Nama lengkapnya adalah Muhammad ‘Abduh Hasan Khairullah. Tokoh ini akrab dipanggil dengan sebutan muhammad abduh. Ia dilahirkan di sebuah kampung bernama Mahallat Nasr, Syubra Khit, provinsi Al-Bahirah, Mesir pada tahun 1266 H (1849). Ayahnya berasal dari Turki yang telah lama tinggal di Mesir, sedangkan ibunya adalah orang Arab, yang menurut riwayat, silsilah ibunya sampai pada Umar bin Khattab ra.

Pendidikan Muhammad ‘Abduh di mulai dengan belajar menulis dan membaca di rumah.Setelah beliau hapal kitab suci Al-qur’an pada tahun 1863 ayahnya mengirimnya ke Thamta untuk meluruskan bacaan dan tajwid di masjid al-Ahmadi.
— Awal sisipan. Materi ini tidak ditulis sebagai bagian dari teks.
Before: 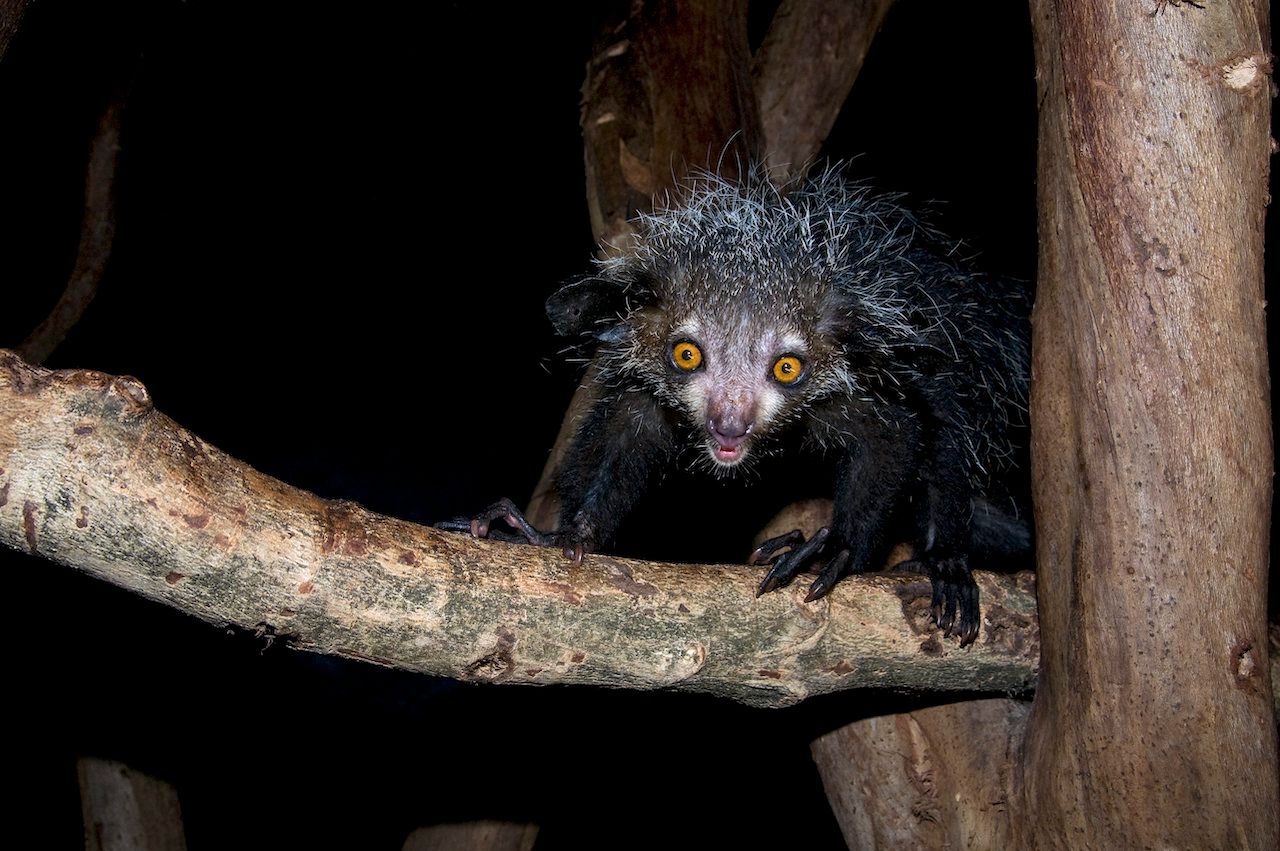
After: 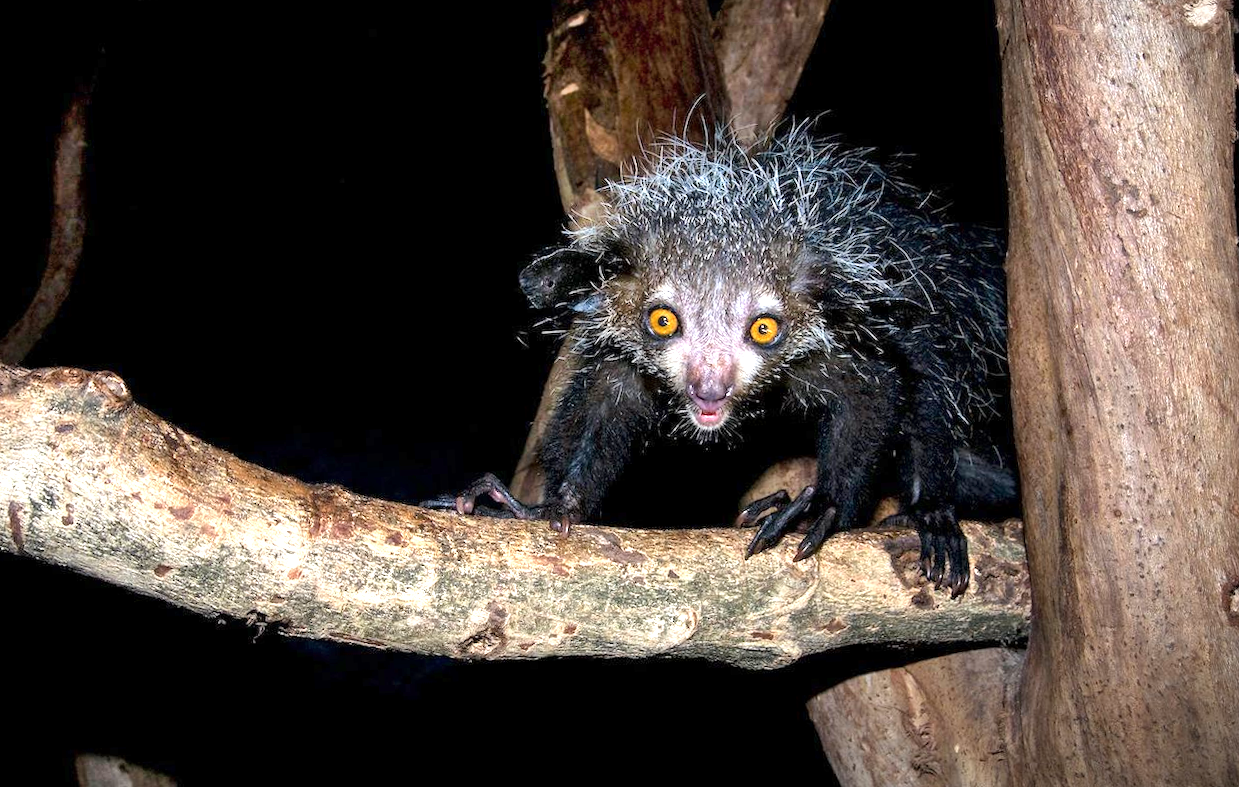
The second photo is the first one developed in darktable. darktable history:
rotate and perspective: rotation -3°, crop left 0.031, crop right 0.968, crop top 0.07, crop bottom 0.93
shadows and highlights: soften with gaussian
exposure: exposure 1.061 EV, compensate highlight preservation false
vignetting: fall-off radius 100%, width/height ratio 1.337
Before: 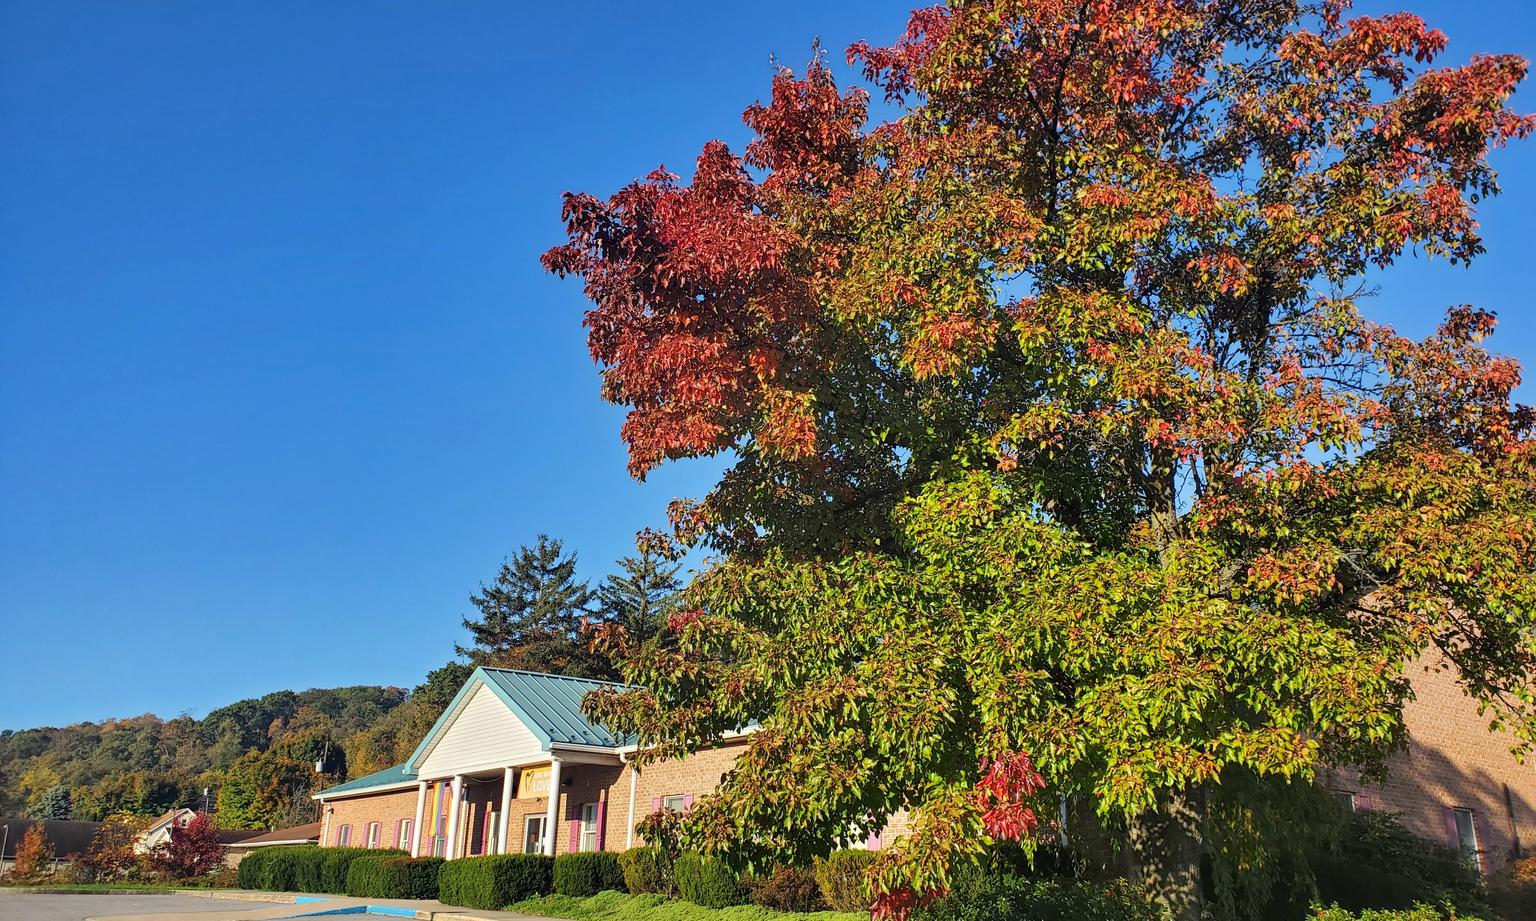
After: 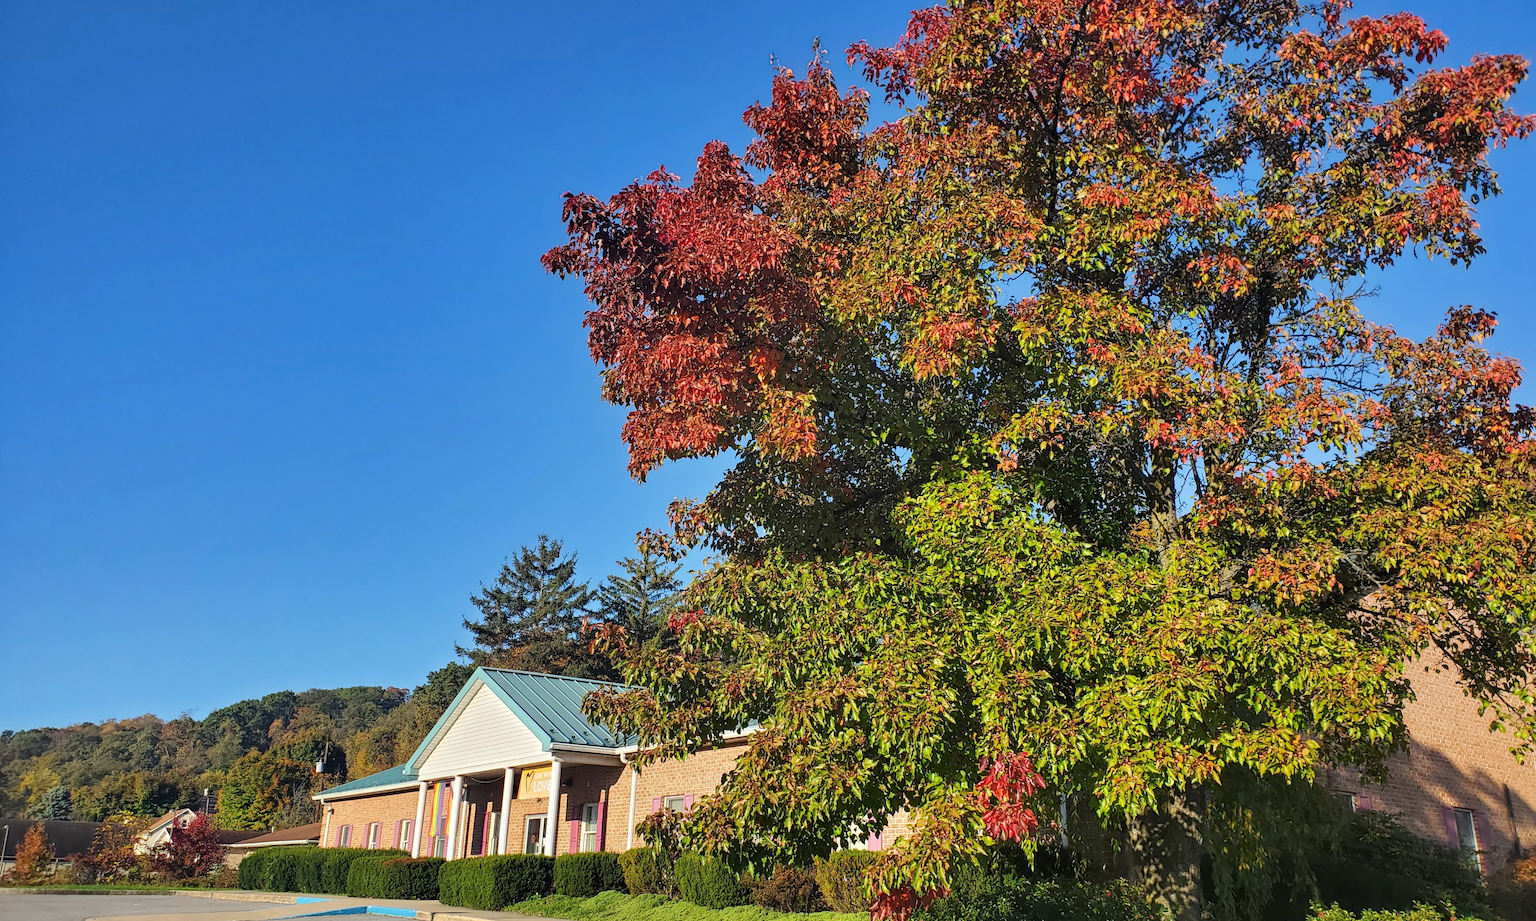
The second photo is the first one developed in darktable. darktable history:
white balance: red 1, blue 1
Namun karena metode pelajaran tidak sesuai yang diberikan gurunya seperti membiasakan menghapal istilah nahwu atau fiqh akhirnya Muhammad ‘Abduh kembali ke Mahallat Nasr dengan tekad tidak akan kembali lagi belajar. Tentang pengalamannya ini ‘Abduh menceritakan: “Satu setengah tahun saya belajar di mesjid Syeikh Ahmad dengan tak mengerti suatu apapun. Ini adalah karena metodenya yang salah. Guru-guru mulai mengajak  kita untuk menghapal istilah-istilah tentang nahwu dan fiqh yang tak kita ketahui artinya, guru tak merasa penting apa kita meengetahui atau tidak mengerti istilah-istilah itu.” Inilah salah satu yang melatarbelakangi ‘Abduh ingin mengadakan pembaruan dalam bidang pendidikan.

Tahun 1866 ‘Abduh meninggalkan isteri dan keluarganya menuju Kairo untuk belajar di Al-Azhar. Tiga tahun kemudian, ketika Jamaluddin al-Afghani datang ke Mesir tahun 1871 M, Muhammad ‘Abduh giat belajar dan mendengar segala ide pembaharuan darinya. ‘Abduh mulai memperluas studinya sampai meliputi ilmu filsafat dan ilmu sosial serta politik. Afghani adalah seseorang yang aktif memberikan dorongan kepada murid-murid untuk menghadapi intervensi Eropa di negeri mereka dan pentingnya melihat umat Islam sebagai umat yang satu. ‘Abduh memutar jalur hidupnya dari tasawuf yang bersifat pantang dunia , lalu memasuki dunia aktivisme sosio-politik.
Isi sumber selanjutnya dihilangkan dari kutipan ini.